I spent most of my time visiting refugee camps and make shift hospitals. The “swimming pool camp” was the largest. There were thousands of people in tents muddied and infected due to rain and a lack of sanitation. I visited blocks of previously deserted and run-down flats which housed generations of families in a single room.

Against this backdrop of suffering, the main purpose of my trip was to help catalogue instances of rape. I met with many women and their families haunted by sexual assault and attack.

I met Ethnic Albanian women who were systematically raped and abused by the Serbian armed forces as part of the attempts to “cleanse” Kosovo. At the time, I described these women as “aching for acknowledgment” for what was being done to them.

“I think they found the sense of betrayal quite appalling. Neighbours were informing on them and then they'd been rounded up”, I was reported as saying.

The women said they were divided into groups of men and women, and then the women were divided into the prettiest, the youngest. One woman described how a group of women came back the next day and had to be carried on to the trucks [out of Kosovo] because they couldn't walk. They'd been bashed and their faces were bruised.

This trip led to a report that was tabled in Australia's Federal Parliament, but the efforts of people like Ms Fitzpatrick, and others, went further.
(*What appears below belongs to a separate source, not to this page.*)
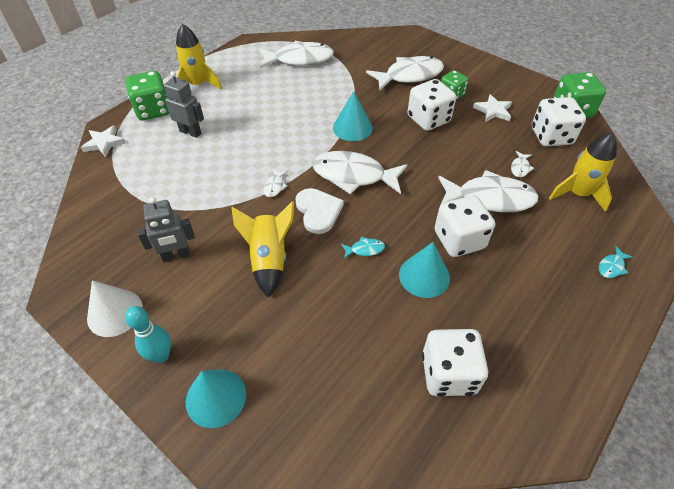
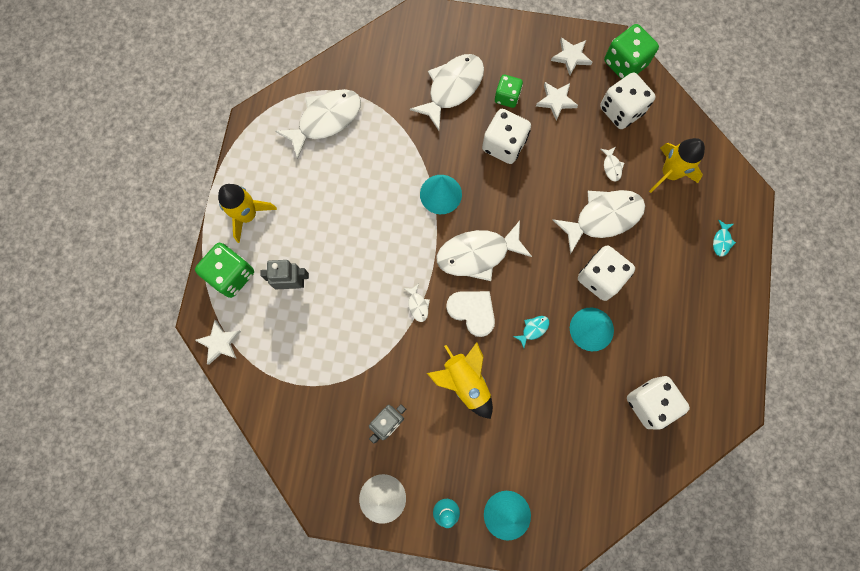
camera: 30 degrees left, 25 degrees up
(523, 91) = (571, 57): none -> white star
It led to the proper acknowledgment of sexual violence as a war crime. But it has yet to result in justice for many hundreds of thousands of victims around the world.

Since then, the international community has done much to progress the issue of preventing violence against women in war and in conflict zones. We also recognise that men and boys are also victims of these crimes.

Australia is playing a role: working to ensure that survivors of sexual violence in conflict have access to the services they need and supporting countries that are in - and emerging from - conflict so they have the legal framework and justice system that can hold perpetrators to account.

But there is a lot more we need to do.

The Summit to End Sexual Violence in Conflict aims to raise awareness of these crimes, challenge the impunity that exists, hold perpetrators to account, provide better support to victims, and support national and international efforts to prevent and respond to sexual violence in conflict.

A highlight will be the dual effort of Secretary Hague and Ms Jolie to convince nations to endorse the International Protocol on the Documentation and Investigation of Sexual Violence and Conflict.

Angelina Jolie's interest in this subject developed as a result of the Bosnian conflict in the early 90s, hand inclusion on a goodwill mission to Bosnia and Herzegovina.

Her cinematic response was “In the Land of Blood and Honey”, but her legacy is a long-lasting commitment to address sexual violence in conflict.

Her presence at next week's event will ensure the eyes of the world are on this important issue and, hopefully, will result in an “irreversible movement” towards preventing and responding to sexual violence in conflict and other situations of armed violence.